Coming off a rain-shortened, three-inning appearance, Roark tossed five scoreless to start his latest outing, matching Mets’ righty Zack Wheeler to keep it 0-0, but an 0-2 pitch in the Mets’ half of the sixth, a fastball, knee-high inside at 92 mph to Amed Rosario, went out over the wall in center field in Citi Field to put the home team up 1-0 on the Nationals, who were up to 24 scoreless innings at that point, going back to last Wednesday’s walk-off win in the nation’s capital, making it seem like an insurmountable lead. That was it for Roark in what ended up a 3-0 loss.
El Niño looking more like El Hombre right now. pic.twitter.com/BXeRgB2wlt
— New York Mets (@Mets) August 25, 2018
Tanner Roark’s Line vs Mets: 6.0 IP, 4 H, 1 R, 1 ER, 0 BB, 7 Ks, 1 HR, 90 P, 57 S, 5/2 GO/FO.

• **EXERCISE INSTRUCTIONS**: Extend the recap of Tanner Roark's outing against the Mets, picking up right after its closing stat line. The entries were drawn from a different, unrelated source.

• **INPUT DATA**:
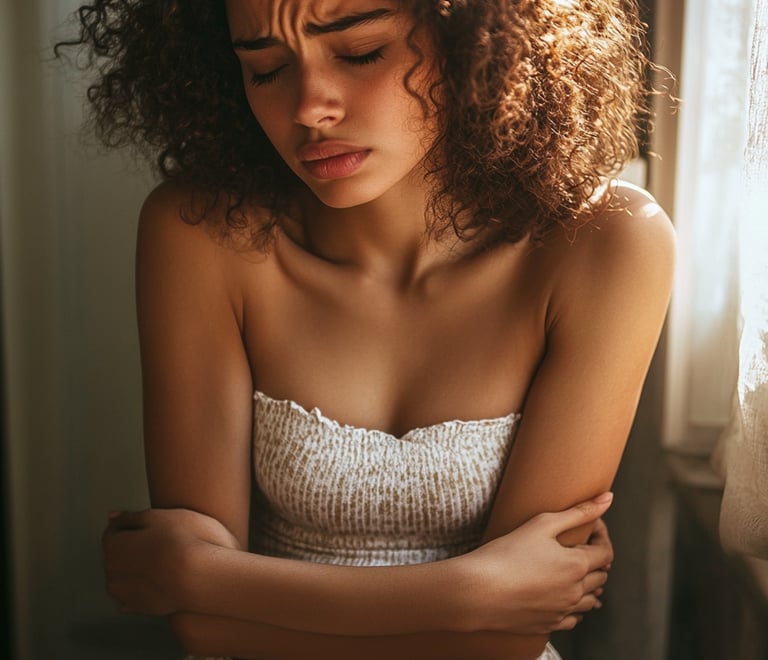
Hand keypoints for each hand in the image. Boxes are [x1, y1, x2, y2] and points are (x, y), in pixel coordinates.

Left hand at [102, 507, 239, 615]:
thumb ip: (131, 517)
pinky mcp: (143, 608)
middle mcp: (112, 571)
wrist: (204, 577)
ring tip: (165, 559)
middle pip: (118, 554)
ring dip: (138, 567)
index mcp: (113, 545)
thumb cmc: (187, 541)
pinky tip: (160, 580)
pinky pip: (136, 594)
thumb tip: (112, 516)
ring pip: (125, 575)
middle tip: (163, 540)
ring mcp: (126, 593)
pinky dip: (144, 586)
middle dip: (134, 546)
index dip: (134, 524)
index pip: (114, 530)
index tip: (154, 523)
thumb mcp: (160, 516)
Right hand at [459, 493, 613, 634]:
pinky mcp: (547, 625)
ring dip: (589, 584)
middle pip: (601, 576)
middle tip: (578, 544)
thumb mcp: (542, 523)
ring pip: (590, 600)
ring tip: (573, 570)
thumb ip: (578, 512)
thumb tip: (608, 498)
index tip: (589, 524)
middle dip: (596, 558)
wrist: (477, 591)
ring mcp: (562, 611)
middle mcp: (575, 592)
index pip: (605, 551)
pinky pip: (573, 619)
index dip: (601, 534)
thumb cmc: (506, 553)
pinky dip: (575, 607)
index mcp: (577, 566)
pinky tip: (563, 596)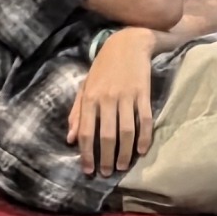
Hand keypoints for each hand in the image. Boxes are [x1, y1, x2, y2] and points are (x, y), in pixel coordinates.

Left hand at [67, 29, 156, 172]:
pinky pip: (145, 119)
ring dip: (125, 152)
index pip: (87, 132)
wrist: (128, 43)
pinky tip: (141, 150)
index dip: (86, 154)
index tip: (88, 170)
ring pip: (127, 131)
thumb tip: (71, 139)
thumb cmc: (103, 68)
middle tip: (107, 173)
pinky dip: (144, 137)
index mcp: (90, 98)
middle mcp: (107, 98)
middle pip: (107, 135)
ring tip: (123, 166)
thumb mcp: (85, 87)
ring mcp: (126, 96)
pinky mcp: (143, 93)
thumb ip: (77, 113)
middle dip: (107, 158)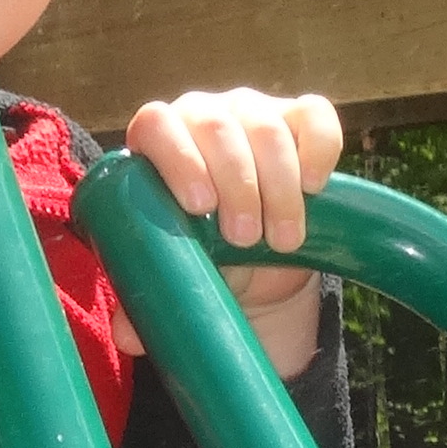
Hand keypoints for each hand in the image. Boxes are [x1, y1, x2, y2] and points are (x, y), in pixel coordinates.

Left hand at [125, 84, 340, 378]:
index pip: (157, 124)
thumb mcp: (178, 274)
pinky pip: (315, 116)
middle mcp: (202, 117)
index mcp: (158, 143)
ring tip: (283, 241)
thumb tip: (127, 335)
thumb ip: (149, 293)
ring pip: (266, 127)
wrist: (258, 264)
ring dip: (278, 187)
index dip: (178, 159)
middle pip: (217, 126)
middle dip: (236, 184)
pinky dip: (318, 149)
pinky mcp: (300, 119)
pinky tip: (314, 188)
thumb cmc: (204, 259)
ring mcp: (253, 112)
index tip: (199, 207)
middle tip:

• **EXERCISE OUTPUT**:
“Just did not execute a pitch,” Roark told reporters, as quoted by MASN’s Mark Zuckerman after the game.
“Just one pitch. And usually when you don’t execute one pitch in a pitchers’ duel, it usually comes down to that. And it happened today.”
“Tanner kept us in the game, and pitched well,” Martinez added.
“He had 90+ pitches after a short rest, I thought that was plenty, plus we’re behind. We had an opportunity to score there and we couldn’t.”
Roark said he was fine in spite of pitching on short rest.
“Just tried to keep it simple like I would do throughout the rest of my starts,” he explained, “like a different start, five days’ rest, and I felt great. Felt good. I felt like I got stronger as the game went on and had a lot of pitches working for me, just one bad pitch.”